** Assigned task **
A word-for-word copy of the line containing "custom schema extension." and every following line to the end of the data below is all the answer should hold.

::::::::

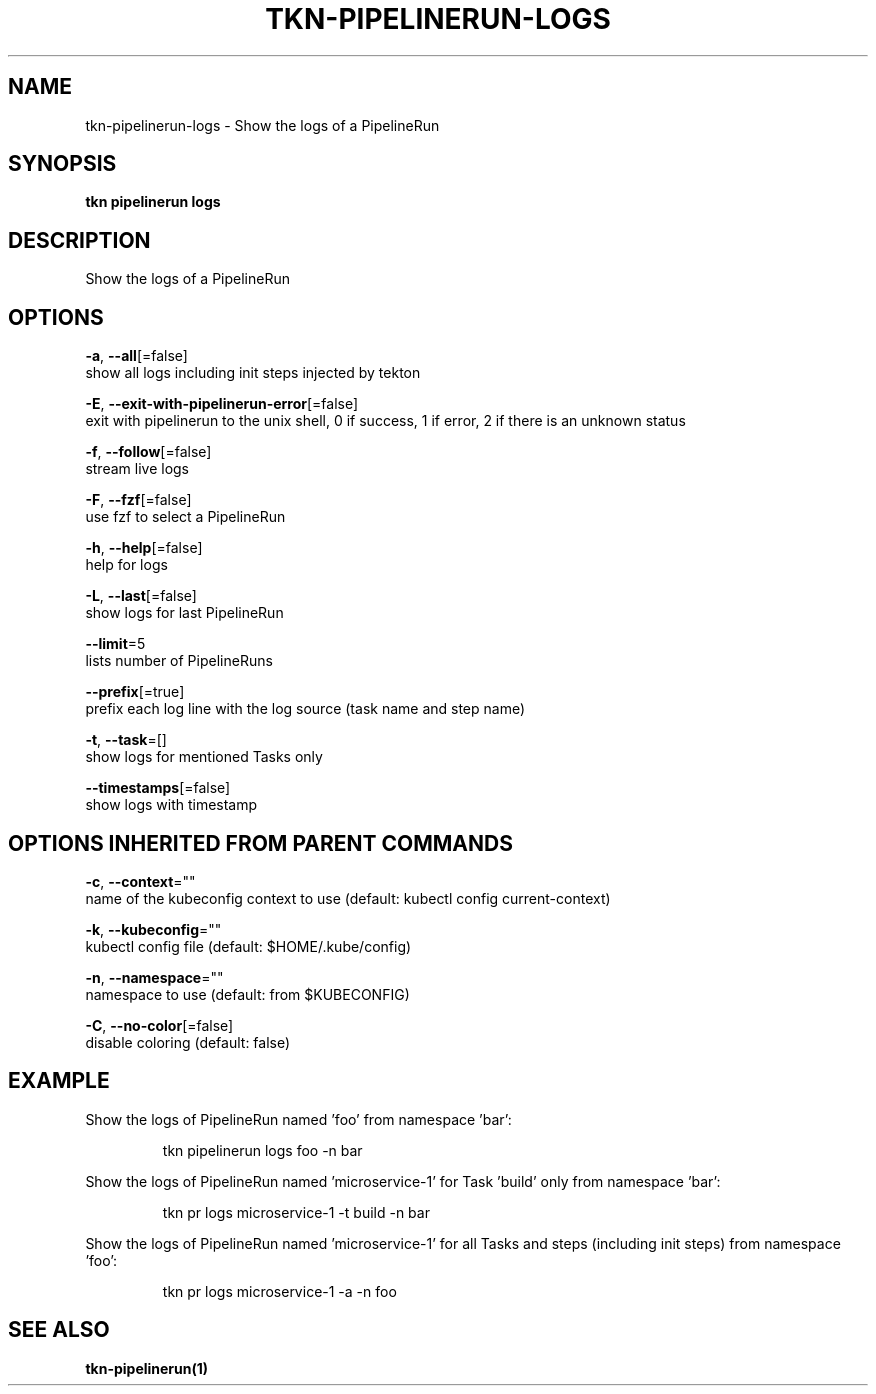 .TH "TKN\-PIPELINERUN\-LOGS" "1" "" "Auto generated by spf13/cobra" "" 
.nh
.ad l


.SH NAME
.PP
tkn\-pipelinerun\-logs \- Show the logs of a PipelineRun


.SH SYNOPSIS
.PP
\fBtkn pipelinerun logs\fP


.SH DESCRIPTION
.PP
Show the logs of a PipelineRun


.SH OPTIONS
.PP
\fB\-a\fP, \fB\-\-all\fP[=false]
    show all logs including init steps injected by tekton

.PP
\fB\-E\fP, \fB\-\-exit\-with\-pipelinerun\-error\fP[=false]
    exit with pipelinerun to the unix shell, 0 if success, 1 if error, 2 if there is an unknown status

.PP
\fB\-f\fP, \fB\-\-follow\fP[=false]
    stream live logs

.PP
\fB\-F\fP, \fB\-\-fzf\fP[=false]
    use fzf to select a PipelineRun

.PP
\fB\-h\fP, \fB\-\-help\fP[=false]
    help for logs

.PP
\fB\-L\fP, \fB\-\-last\fP[=false]
    show logs for last PipelineRun

.PP
\fB\-\-limit\fP=5
    lists number of PipelineRuns

.PP
\fB\-\-prefix\fP[=true]
    prefix each log line with the log source (task name and step name)

.PP
\fB\-t\fP, \fB\-\-task\fP=[]
    show logs for mentioned Tasks only

.PP
\fB\-\-timestamps\fP[=false]
    show logs with timestamp


.SH OPTIONS INHERITED FROM PARENT COMMANDS
.PP
\fB\-c\fP, \fB\-\-context\fP=""
    name of the kubeconfig context to use (default: kubectl config current\-context)

.PP
\fB\-k\fP, \fB\-\-kubeconfig\fP=""
    kubectl config file (default: $HOME/.kube/config)

.PP
\fB\-n\fP, \fB\-\-namespace\fP=""
    namespace to use (default: from $KUBECONFIG)

.PP
\fB\-C\fP, \fB\-\-no\-color\fP[=false]
    disable coloring (default: false)


.SH EXAMPLE
.PP
Show the logs of PipelineRun named 'foo' from namespace 'bar':

.PP
.RS

.nf
tkn pipelinerun logs foo \-n bar

.fi
.RE

.PP
Show the logs of PipelineRun named 'microservice\-1' for Task 'build' only from namespace 'bar':

.PP
.RS

.nf
tkn pr logs microservice\-1 \-t build \-n bar

.fi
.RE

.PP
Show the logs of PipelineRun named 'microservice\-1' for all Tasks and steps (including init steps) from namespace 'foo':

.PP
.RS

.nf
tkn pr logs microservice\-1 \-a \-n foo

.fi
.RE


.SH SEE ALSO
.PP
\fBtkn\-pipelinerun(1)\fP
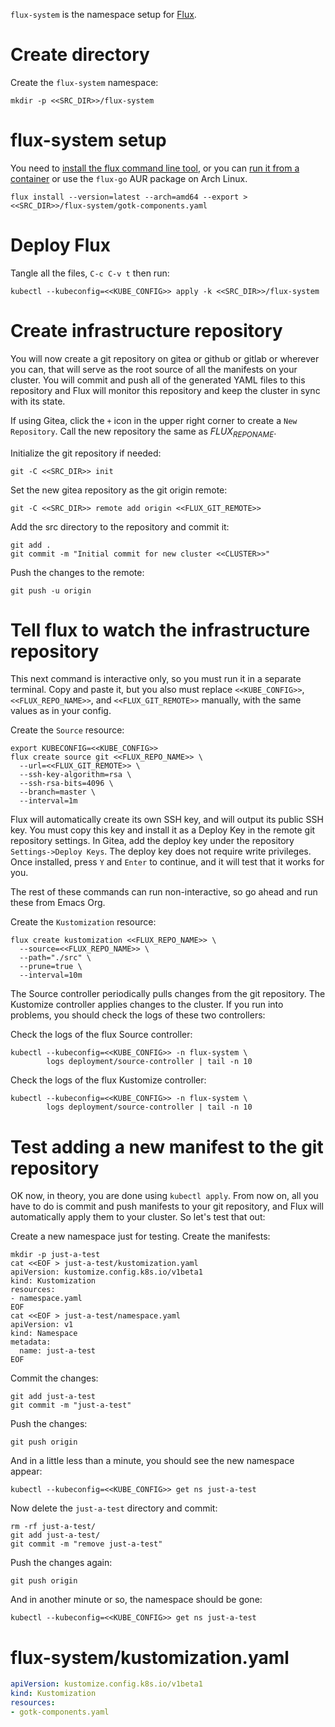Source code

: =flux-system= is the namespace setup for [[https://github.com/fluxcd/flux2][Flux]].
* Create directory
Create the =flux-system= namespace:

#+begin_src shell :noweb yes :eval never-export :exports code
mkdir -p <<SRC_DIR>>/flux-system
#+end_src
* flux-system setup

You need to [[https://github.com/fluxcd/flux2/tree/main/install][install the flux command line tool]], or you can [[https://blog.rymcg.tech/blog/k3s/k3s-01-setup#create-toolbox-container-optional][run it from a
container]] or use the =flux-go= AUR package on Arch Linux.

#+begin_src shell :noweb yes :eval never-export :exports code
flux install --version=latest --arch=amd64 --export > <<SRC_DIR>>/flux-system/gotk-components.yaml
#+end_src

#+RESULTS:
* Deploy Flux
   Tangle all the files, =C-c C-v t= then run:

 #+begin_src shell :noweb yes :eval never-export :exports both
 kubectl --kubeconfig=<<KUBE_CONFIG>> apply -k <<SRC_DIR>>/flux-system
 #+end_src

* Create infrastructure repository
You will now create a git repository on gitea or github or gitlab or wherever
you can, that will serve as the root source of all the manifests on your
cluster. You will commit and push all of the generated YAML files to this
repository and Flux will monitor this repository and keep the cluster in sync
with its state.

If using Gitea, click the =+= icon in the upper right corner to create a =New
Repository=. Call the new repository the same as [[FLUX_REPO_NAME][FLUX_REPO_NAME]].

Initialize the git repository if needed:
#+begin_src shell :noweb yes :eval never-export :exports code
git -C <<SRC_DIR>> init
#+end_src

Set the new gitea repository as the git origin remote:

#+begin_src shell :noweb yes :eval never-export :exports code
git -C <<SRC_DIR>> remote add origin <<FLUX_GIT_REMOTE>>
#+end_src

Add the src directory to the repository and commit it:
#+begin_src shell :noweb yes :eval never-export :exports code :results output
git add .
git commit -m "Initial commit for new cluster <<CLUSTER>>"
#+end_src

#+RESULTS:
: [master c384a41] Initial commit for new cluster music.enigmacurry.com
:  5 files changed, 65 insertions(+), 19 deletions(-)
:  create mode 120000 lib/.#flux.org
:  create mode 100644 lib/.gitignore

Push the changes to the remote:
#+begin_src shell :noweb yes :eval never-export :exports code
git push -u origin
#+end_src

* Tell flux to watch the infrastructure repository
This next command is interactive only, so you must run it in a separate
terminal. Copy and paste it, but you also must replace =<<KUBE_CONFIG>>=,
=<<FLUX_REPO_NAME>>=, and =<<FLUX_GIT_REMOTE>>= manually, with the same values
as in your config.

Create the =Source= resource:

#+begin_example
export KUBECONFIG=<<KUBE_CONFIG>>
flux create source git <<FLUX_REPO_NAME>> \
  --url=<<FLUX_GIT_REMOTE>> \
  --ssh-key-algorithm=rsa \
  --ssh-rsa-bits=4096 \
  --branch=master \
  --interval=1m
#+end_example

Flux will automatically create its own SSH key, and will output its public SSH
key. You must copy this key and install it as a Deploy Key in the remote git
repository settings. In Gitea, add the deploy key under the repository
=Settings->Deploy Keys=. The deploy key does not require write privileges. Once
installed, press =Y= and =Enter= to continue, and it will test that it works for
you.

The rest of these commands can run non-interactive, so go ahead and run these
from Emacs Org.

Create the =Kustomization= resource:

#+begin_src shell :noweb yes :eval never-export :exports code
flux create kustomization <<FLUX_REPO_NAME>> \
  --source=<<FLUX_REPO_NAME>> \
  --path="./src" \
  --prune=true \
  --interval=10m
#+end_src

The Source controller periodically pulls changes from the git repository. The
Kustomize controller applies changes to the cluster. If you run into problems,
you should check the logs of these two controllers:

Check the logs of the flux Source controller:

#+begin_src shell :noweb yes :eval never-export :exports code :results output
kubectl --kubeconfig=<<KUBE_CONFIG>> -n flux-system \
        logs deployment/source-controller | tail -n 10
#+end_src

Check the logs of the flux Kustomize controller:

#+begin_src shell :noweb yes :eval never-export :exports code :results output
kubectl --kubeconfig=<<KUBE_CONFIG>> -n flux-system \
        logs deployment/source-controller | tail -n 10
#+end_src
* Test adding a new manifest to the git repository
OK now, in theory, you are done using =kubectl apply=. From now on, all you have
to do is commit and push manifests to your git repository, and Flux will
automatically apply them to your cluster. So let's test that out:

Create a new namespace just for testing. Create the manifests:

#+begin_src shell :noweb yes :eval never-export :exports code
mkdir -p just-a-test
cat <<EOF > just-a-test/kustomization.yaml
apiVersion: kustomize.config.k8s.io/v1beta1
kind: Kustomization
resources:
- namespace.yaml
EOF
cat <<EOF > just-a-test/namespace.yaml
apiVersion: v1
kind: Namespace
metadata:
  name: just-a-test
EOF
#+end_src

Commit the changes:

#+begin_src shell :noweb yes :eval never-export :exports code
git add just-a-test
git commit -m "just-a-test"
#+end_src

Push the changes:
#+begin_src shell :noweb yes :eval never-export :exports code
git push origin
#+end_src

And in a little less than a minute, you should see the new namespace appear:
#+begin_src shell :noweb yes :eval never-export :exports code
kubectl --kubeconfig=<<KUBE_CONFIG>> get ns just-a-test
#+end_src

Now delete the =just-a-test= directory and commit:

#+begin_src shell :noweb yes :eval never-export :exports code
rm -rf just-a-test/
git add just-a-test/
git commit -m "remove just-a-test"
#+end_src

Push the changes again:
#+begin_src shell :noweb yes :eval never-export :exports code
git push origin
#+end_src

And in another minute or so, the namespace should be gone:

#+begin_src shell :noweb yes :eval never-export :exports code
kubectl --kubeconfig=<<KUBE_CONFIG>> get ns just-a-test
#+end_src
* flux-system/kustomization.yaml
#+begin_src yaml :noweb yes :eval no :tangle flux-system/kustomization.yaml
apiVersion: kustomize.config.k8s.io/v1beta1
kind: Kustomization
resources:
- gotk-components.yaml
#+end_src

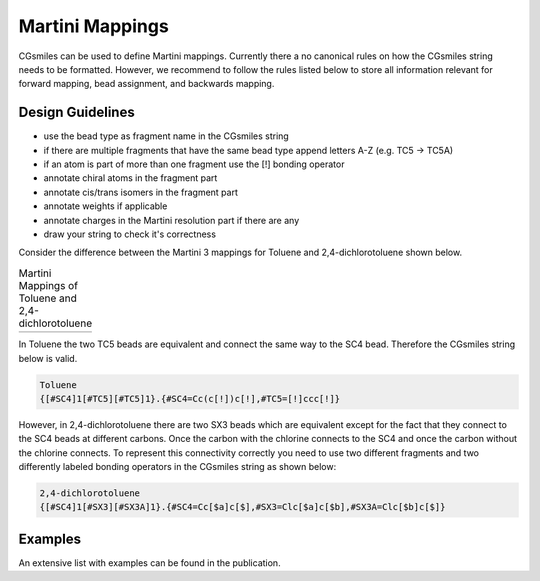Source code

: Martini Mappings
================

CGsmiles can be used to define Martini mappings. Currently there a no canonical
rules on how the CGsmiles string needs to be formatted. However, we recommend to
follow the rules listed below to store all information relevant for forward
mapping, bead assignment, and backwards mapping.

Design Guidelines
-----------------

- use the bead type as fragment name in the CGsmiles string
- if there are multiple fragments that have the same bead type append letters
  A-Z (e.g. TC5 -> TC5A)
- if an atom is part of more than one fragment use the [!] bonding operator
- annotate chiral atoms in the fragment part 
- annotate cis/trans isomers in the fragment part
- annotate weights if applicable
- annotate charges in the Martini resolution part if there are any
- draw your string to check it's correctness

Consider the difference between the Martini 3 mappings for Toluene and
2,4-dichlorotoluene shown below.

.. list-table:: Martini Mappings of Toluene and 2,4-dichlorotoluene
   :widths: auto
   :header-rows: 0

   * - .. image:: /images/toluene.jpeg
         :width: 400px
     - .. image:: /images/dichlorotoluene.jpeg
         :width: 400px

In Toluene the two TC5 beads are equivalent and connect the same way to the SC4
bead. Therefore the CGsmiles string below is valid.

.. code::

   Toluene
   {[#SC4]1[#TC5][#TC5]1}.{#SC4=Cc(c[!])c[!],#TC5=[!]ccc[!]}

However, in 2,4-dichlorotoluene there are two SX3 beads which are equivalent
except for the fact that they connect to the SC4 beads at different carbons. Once
the carbon with the chlorine connects to the SC4 and once the carbon without the
chlorine connects. To represent this connectivity correctly you need to use two
different fragments and two differently labeled bonding operators in the CGsmiles 
string as shown below:

.. code::

   2,4-dichlorotoluene
   {[#SC4]1[#SX3][#SX3A]1}.{#SC4=Cc[$a]c[$],#SX3=Clc[$a]c[$b],#SX3A=Clc[$b]c[$]}


Examples
--------
An extensive list with examples can be found in the publication.
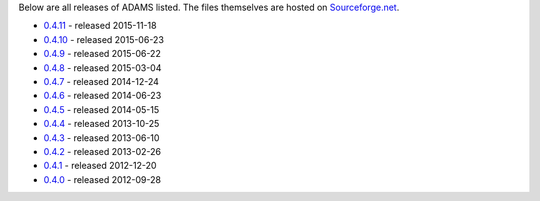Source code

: .. title: Release
.. slug: release
.. date: 2015-12-18 14:46:17 UTC+13:00
.. tags: 
.. category: 
.. link: 
.. description: 
.. type: text

Below are all releases of ADAMS listed. The files themselves are hosted on
`Sourceforge.net <http://sf.net/projects/theadamsflow/files/>`_.

* `0.4.11 <link://slug/0-4-11>`_ - released 2015-11-18
* `0.4.10 <link://slug/0-4-10>`_ - released 2015-06-23
* `0.4.9 <link://slug/0-4-9>`_ - released 2015-06-22
* `0.4.8 <link://slug/0-4-8>`_ - released 2015-03-04
* `0.4.7 <link://slug/0-4-7>`_ - released 2014-12-24
* `0.4.6 <link://slug/0-4-6>`_ - released 2014-06-23
* `0.4.5 <link://slug/0-4-5>`_ - released 2014-05-15
* `0.4.4 <link://slug/0-4-4>`_ - released 2013-10-25
* `0.4.3 <link://slug/0-4-3>`_ - released 2013-06-10
* `0.4.2 <link://slug/0-4-2>`_ - released 2013-02-26
* `0.4.1 <link://slug/0-4-1>`_ - released 2012-12-20
* `0.4.0 <link://slug/0-4-0>`_ - released 2012-09-28

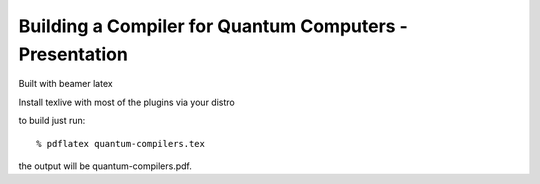 ========================================================
Building a Compiler for Quantum Computers - Presentation
========================================================

Built with beamer latex

Install texlive with most of the plugins via your distro

to build just run::

  % pdflatex quantum-compilers.tex

the output will be quantum-compilers.pdf.
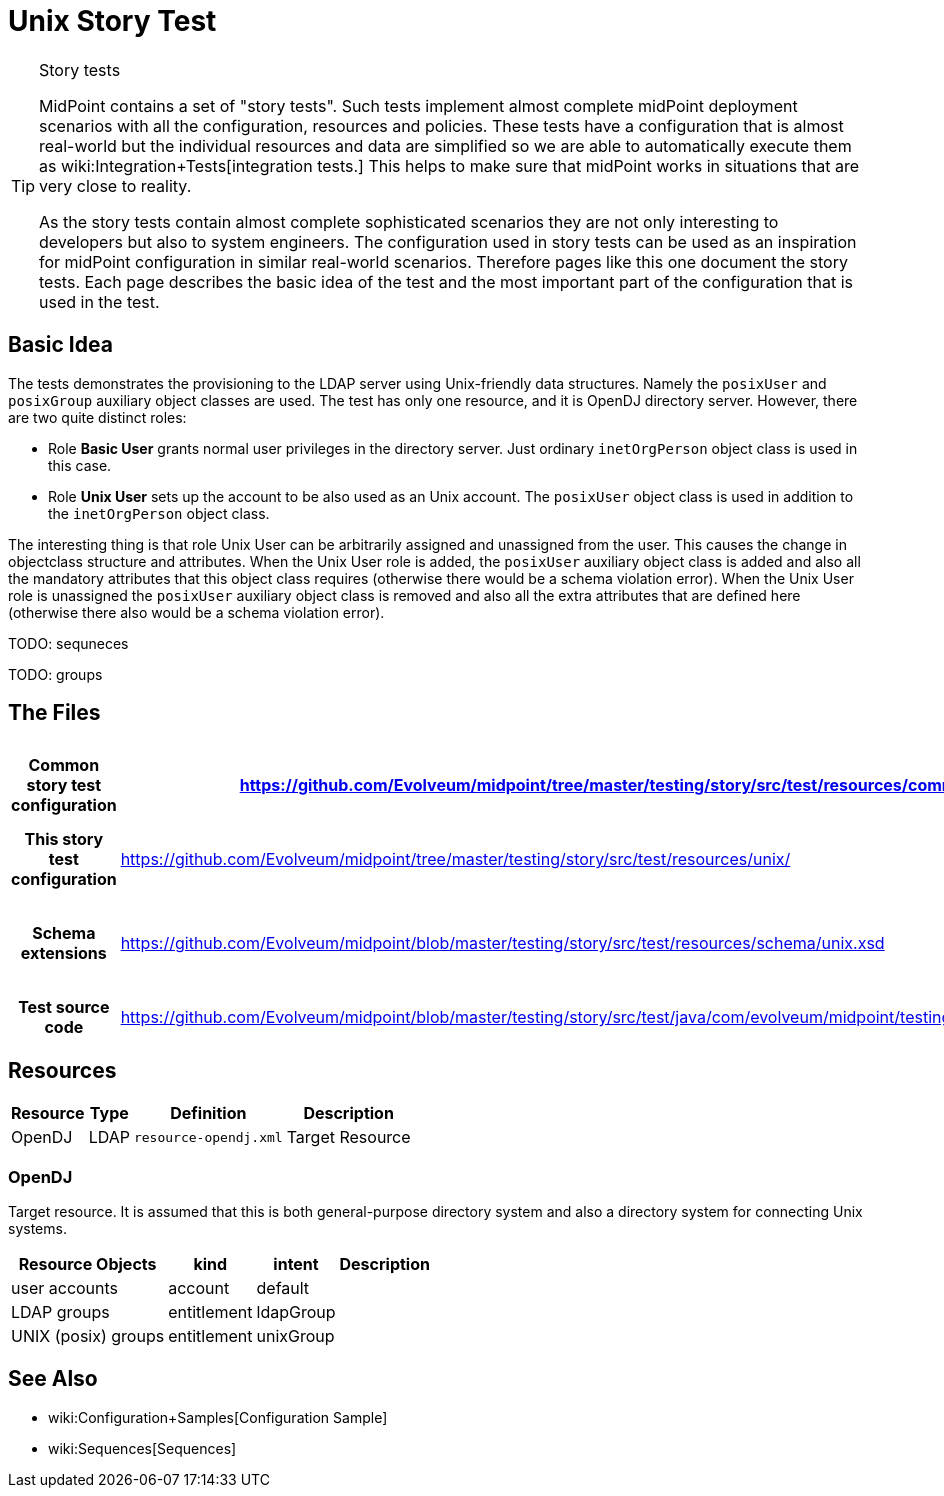 = Unix Story Test
:page-wiki-name: Unix Story Test
:page-wiki-id: 21200990
:page-wiki-metadata-create-user: semancik
:page-wiki-metadata-create-date: 2015-09-30T12:26:09.493+02:00
:page-wiki-metadata-modify-user: semancik
:page-wiki-metadata-modify-date: 2015-09-30T12:26:09.493+02:00
:page-upkeep-status: orange
:page-toc: top

[TIP]
.Story tests
====
MidPoint contains a set of "story tests".
Such tests implement almost complete midPoint deployment scenarios with all the configuration, resources and policies.
These tests have a configuration that is almost real-world but the individual resources and data are simplified so we are able to automatically execute them as wiki:Integration+Tests[integration tests.] This helps to make sure that midPoint works in situations that are very close to reality.

As the story tests contain almost complete sophisticated scenarios they are not only interesting to developers but also to system engineers.
The configuration used in story tests can be used as an inspiration for midPoint configuration in similar real-world scenarios.
Therefore pages like this one document the story tests.
Each page describes the basic idea of the test and the most important part of the configuration that is used in the test.
====

== Basic Idea

The tests demonstrates the provisioning to the LDAP server using Unix-friendly data structures.
Namely the `posixUser` and `posixGroup` auxiliary object classes are used.
The test has only one resource, and it is OpenDJ directory server.
However, there are two quite distinct roles:

* Role *Basic User* grants normal user privileges in the directory server.
Just ordinary `inetOrgPerson` object class is used in this case.

* Role *Unix User* sets up the account to be also used as an Unix account.
The `posixUser` object class is used in addition to the `inetOrgPerson` object class.

The interesting thing is that role Unix User can be arbitrarily assigned and unassigned from the user.
This causes the change in objectclass structure and attributes.
When the Unix User role is added, the `posixUser` auxiliary object class is added and also all the mandatory attributes that this object class requires (otherwise there would be a schema violation error).
When the Unix User role is unassigned the `posixUser` auxiliary object class is removed and also all the extra attributes that are defined here (otherwise there also would be a schema violation error).

TODO: sequneces

TODO: groups


== The Files

[%autowidth,cols="h,1,1"]
|===
| Common story test configuration | https://github.com/Evolveum/midpoint/tree/master/testing/story/src/test/resources/common/ | Files used by all story tests

| This story test configuration
| link:https://github.com/Evolveum/midpoint/tree/master/testing/story/src/test/resources/unix/[https://github.com/Evolveum/midpoint/tree/master/testing/story/src/test/resources/unix/]
| Files used by this story test


| Schema extensions
| link:https://github.com/Evolveum/midpoint/blob/master/testing/story/src/test/resources/schema/unix.xsd[https://github.com/Evolveum/midpoint/blob/master/testing/story/src/test/resources/schema/unix.xsd]
| XSD files with custom schema extension.


| Test source code
| link:https://github.com/Evolveum/midpoint/blob/master/testing/story/src/test/java/com/evolveum/midpoint/testing/story/TestUnix.java[https://github.com/Evolveum/midpoint/blob/master/testing/story/src/test/java/com/evolveum/midpoint/testing/story/TestUnix.java]
|


|===


== Resources

[%autowidth]
|===
| Resource | Type | Definition | Description

| OpenDJ
| LDAP
| `resource-opendj.xml`
| Target Resource


|===


=== OpenDJ

Target resource.
It is assumed that this is both general-purpose directory system and also a directory system for connecting Unix systems.

[%autowidth]
|===
| Resource Objects | kind | intent | Description

| user accounts
| account
| default
|


| LDAP groups
| entitlement
| ldapGroup
|


| UNIX (posix) groups
| entitlement
| unixGroup
|


|===


== See Also

* wiki:Configuration+Samples[Configuration Sample]

* wiki:Sequences[Sequences]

::::::::

** Answer to this task **
| XSD files with custom schema extension.


| Test source code
| link:https://github.com/Evolveum/midpoint/blob/master/testing/story/src/test/java/com/evolveum/midpoint/testing/story/TestUnix.java[https://github.com/Evolveum/midpoint/blob/master/testing/story/src/test/java/com/evolveum/midpoint/testing/story/TestUnix.java]
|


|===


== Resources

[%autowidth]
|===
| Resource | Type | Definition | Description

| OpenDJ
| LDAP
| `resource-opendj.xml`
| Target Resource


|===


=== OpenDJ

Target resource.
It is assumed that this is both general-purpose directory system and also a directory system for connecting Unix systems.

[%autowidth]
|===
| Resource Objects | kind | intent | Description

| user accounts
| account
| default
|


| LDAP groups
| entitlement
| ldapGroup
|


| UNIX (posix) groups
| entitlement
| unixGroup
|


|===


== See Also

* wiki:Configuration+Samples[Configuration Sample]

* wiki:Sequences[Sequences]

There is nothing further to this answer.